Repeat the data that follows in full. Do not include the pictures.

*** Opening of Exercise data ***

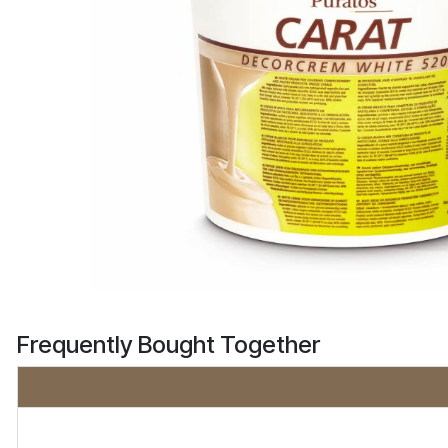
Frequently Bought Together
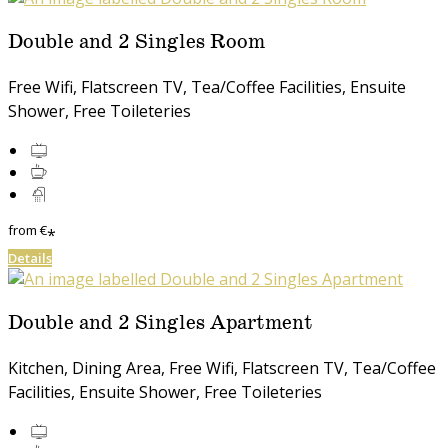
Double and 2 Singles Room
Free Wifi, Flatscreen TV, Tea/Coffee Facilities, Ensuite
Shower, Free Toileteries
from
€
*
Details
Double and 2 Singles Apartment
Kitchen, Dining Area, Free Wifi, Flatscreen TV, Tea/Coffee
Facilities, Ensuite Shower, Free Toileteries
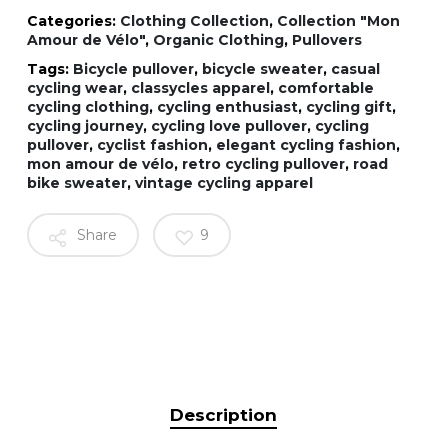
Categories:
Clothing Collection
,
Collection "Mon
Amour de Vélo"
,
Organic Clothing
,
Pullovers
Tags:
Bicycle pullover
,
bicycle sweater
,
casual
cycling wear
,
classycles apparel
,
comfortable
cycling clothing
,
cycling enthusiast
,
cycling gift
,
cycling journey
,
cycling love pullover
,
cycling
pullover
,
cyclist fashion
,
elegant cycling fashion
,
mon amour de vélo
,
retro cycling pullover
,
road
bike sweater
,
vintage cycling apparel
Share
9
Description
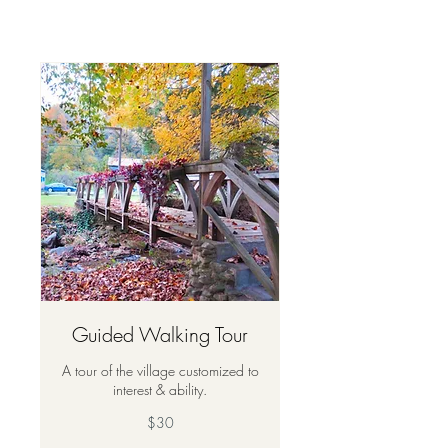
Guided Walking Tour
A tour of the village customized to
interest & ability.
30
$30
US
dollars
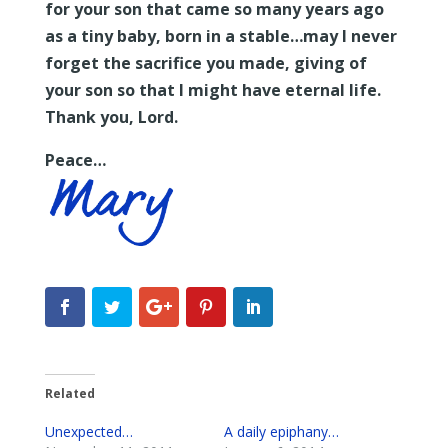
for your son that came so many years ago
as a tiny baby, born in a stable…may I never
forget the sacrifice you made, giving of
your son so that I might have eternal life.
Thank you, Lord.
Peace…
Related
Unexpected…
A daily epiphany…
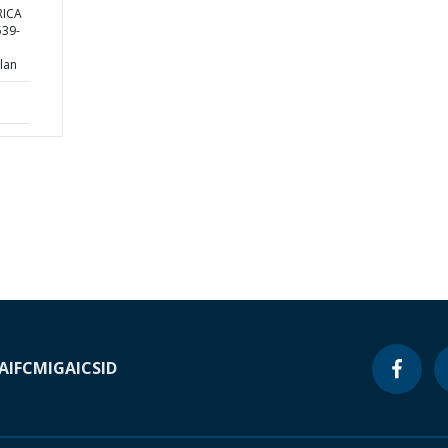
RICA
39-
lan
A
IFC
MIGA
ICSID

*** Close of Exercise data ***

Response:
Frequently Bought Together
Double and 2 Singles Room
Free Wifi, Flatscreen TV, Tea/Coffee Facilities, Ensuite
Shower, Free Toileteries
from
€
*
Details
Double and 2 Singles Apartment
Kitchen, Dining Area, Free Wifi, Flatscreen TV, Tea/Coffee
Facilities, Ensuite Shower, Free Toileteries
Categories:
Clothing Collection
,
Collection "Mon
Amour de Vélo"
,
Organic Clothing
,
Pullovers
Tags:
Bicycle pullover
,
bicycle sweater
,
casual
cycling wear
,
classycles apparel
,
comfortable
cycling clothing
,
cycling enthusiast
,
cycling gift
,
cycling journey
,
cycling love pullover
,
cycling
pullover
,
cyclist fashion
,
elegant cycling fashion
,
mon amour de vélo
,
retro cycling pullover
,
road
bike sweater
,
vintage cycling apparel
Share
9
Description
Guided Walking Tour
A tour of the village customized to
interest & ability.
30
$30
US
dollars
for your son that came so many years ago
as a tiny baby, born in a stable…may I never
forget the sacrifice you made, giving of
your son so that I might have eternal life.
Thank you, Lord.
Peace…
Related
Unexpected…
A daily epiphany…
RICA
39-
lan
A
IFC
MIGA
ICSID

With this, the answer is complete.